Maggie shook her head vigorously, her curls dancing.
‘No. We’re due to go out for a meal together, on Friday. I think I’ll wait until then when we’re all together.’
It would be a relief to tell them, to bask in their amazement and excitement. She had never let any of them know just how much she had envied them as one after the other they had given birth to their babies, partially because she hadn’t wanted their pity and partially because of Dan, and by the time she had realised that they had come to assume that she simply did not want children it had been too late to correct their misconceptions.
Even in a friendship as close as theirs there were sometimes secrets, Maggie acknowledged.
‘What’s wrong?’
They had had dinner an hour earlier and were just preparing for bed. Maggie was more tired than she wanted to acknowledge—because of her pregnancy or because …
‘I just hope that we’re doing the right thing,’ she answered Oliver quietly.
‘Of course we are,’ he reassured her robustly. ‘Why shouldn’t we be?’
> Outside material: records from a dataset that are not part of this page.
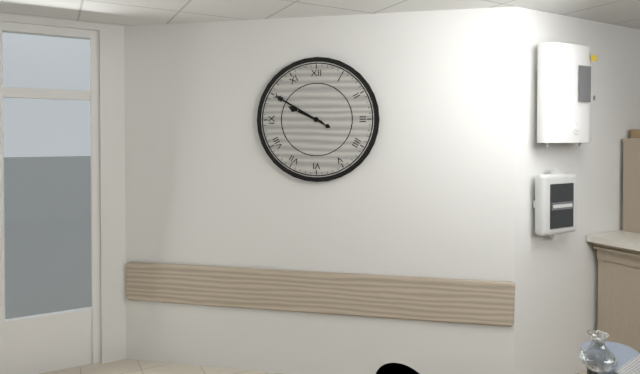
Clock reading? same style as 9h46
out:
9h50
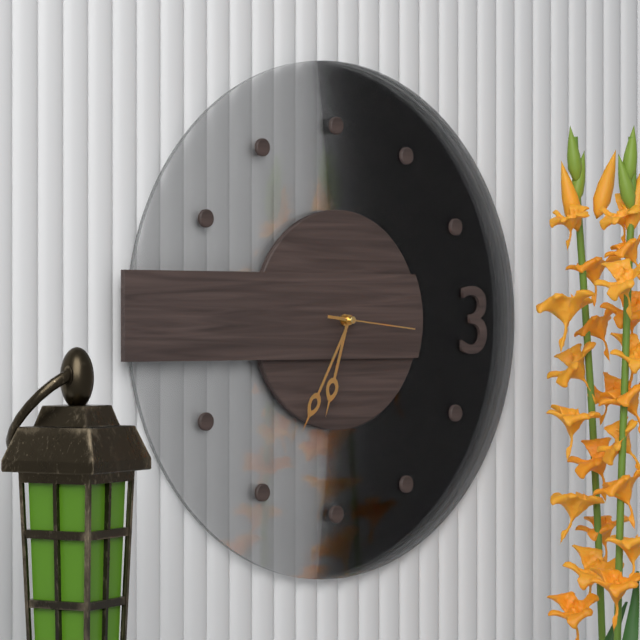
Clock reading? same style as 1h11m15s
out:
6h35m16s
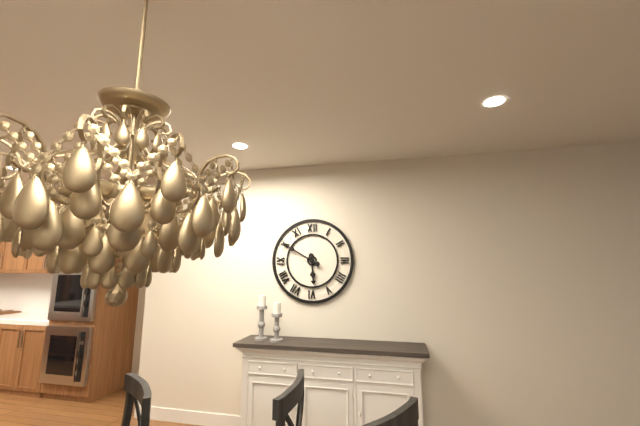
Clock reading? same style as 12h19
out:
5h50
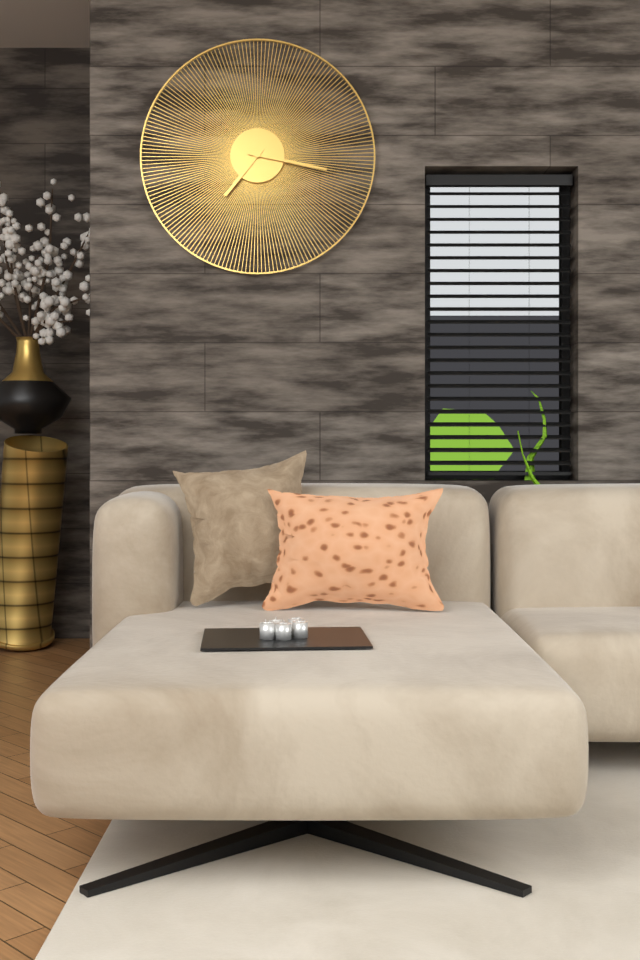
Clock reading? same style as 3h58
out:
7h17
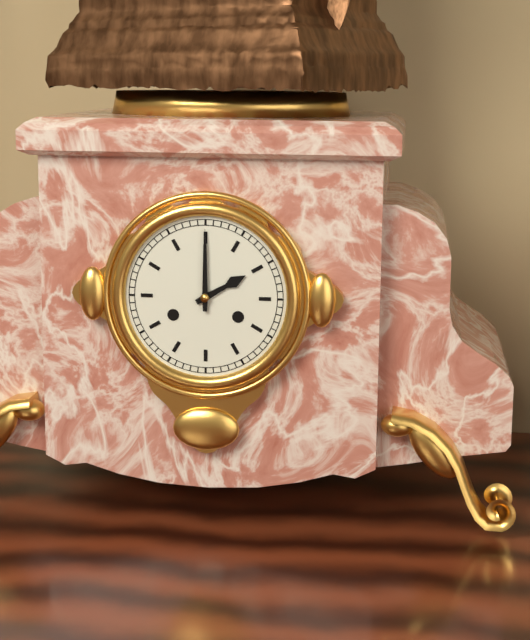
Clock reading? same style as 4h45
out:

Silently Maggie looked at him.
‘You know why,’ she told him. ‘I’m fifty-two years old Oliver. A woman who has gone through the menopause, who without the intervention of modern science and the gift of another woman’s eggs could not be carrying your child. You, on the other hand, are a young man in the prime of your life. You’re in your thirties, with a whole lifetime of impregnating younger fertile women ahead of you.’
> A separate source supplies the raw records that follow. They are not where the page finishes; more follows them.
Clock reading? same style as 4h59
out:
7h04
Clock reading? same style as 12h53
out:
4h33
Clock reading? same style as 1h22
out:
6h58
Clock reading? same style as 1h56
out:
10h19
‘Maggie. Stop it! The fact that we are different ages, the fact that you went through an early menopause, they mean nothing in comparison to our love.’
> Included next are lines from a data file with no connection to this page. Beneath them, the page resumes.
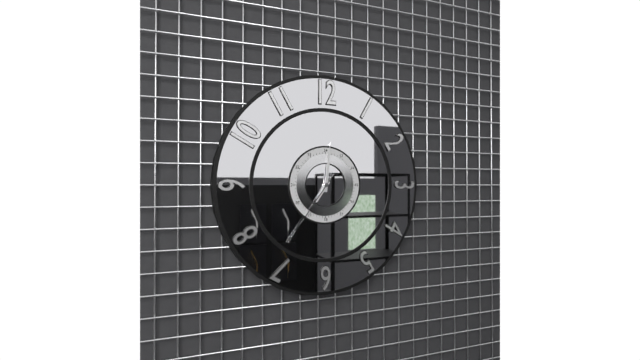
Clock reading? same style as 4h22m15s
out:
7h01m36s
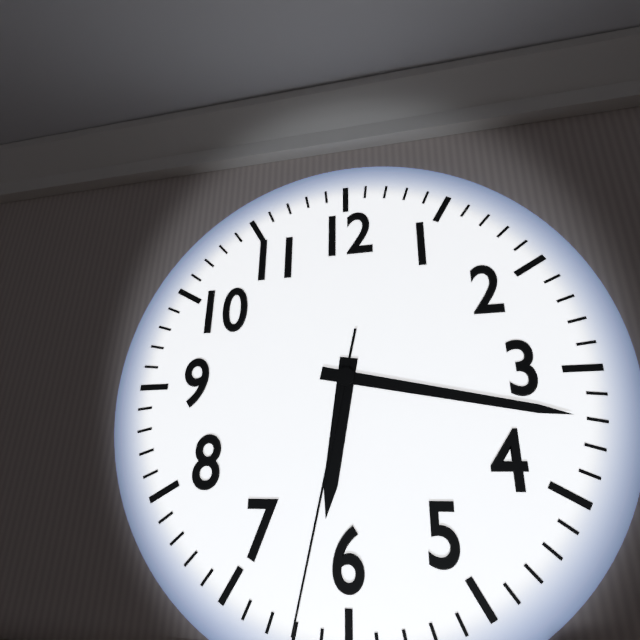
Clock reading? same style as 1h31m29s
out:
6h17m32s
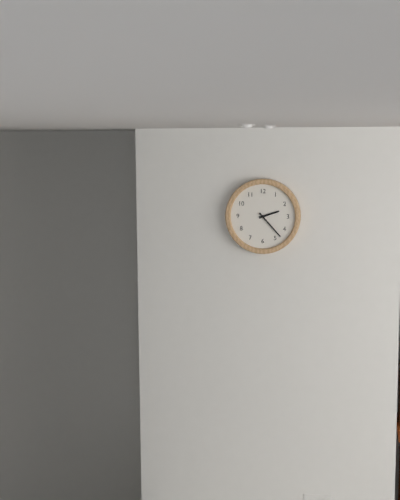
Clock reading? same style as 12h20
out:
2h23
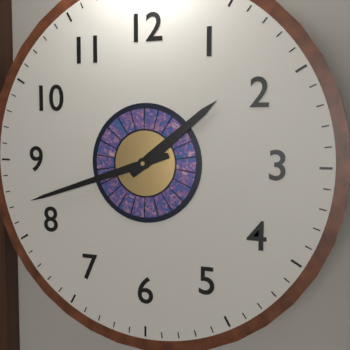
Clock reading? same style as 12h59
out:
1h42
Maggie looked away from him. They had argued so many, many times before about this. She might not feel her age, she might not even look it—certainly Oliver had flatly refused to believe she could possibly be a day over thirty-five when they had first met, just as she had initially completely believed him when he had told her that he was in his late-thirties—but the cruel facts were that there were an inarguable, an inescapable sixteen years between them.
She had known, of course, that he was younger than her—but she had assumed the age gap was much less than it actually was. She had been in her mid-forties then, and had Oliver been speaking the truth when he had claimed to be in his late thirties she could just about have persuaded herself that the difference between them was acceptable.
Had she known then just how great it was she would never, ever have allowed a relationship to develop between them.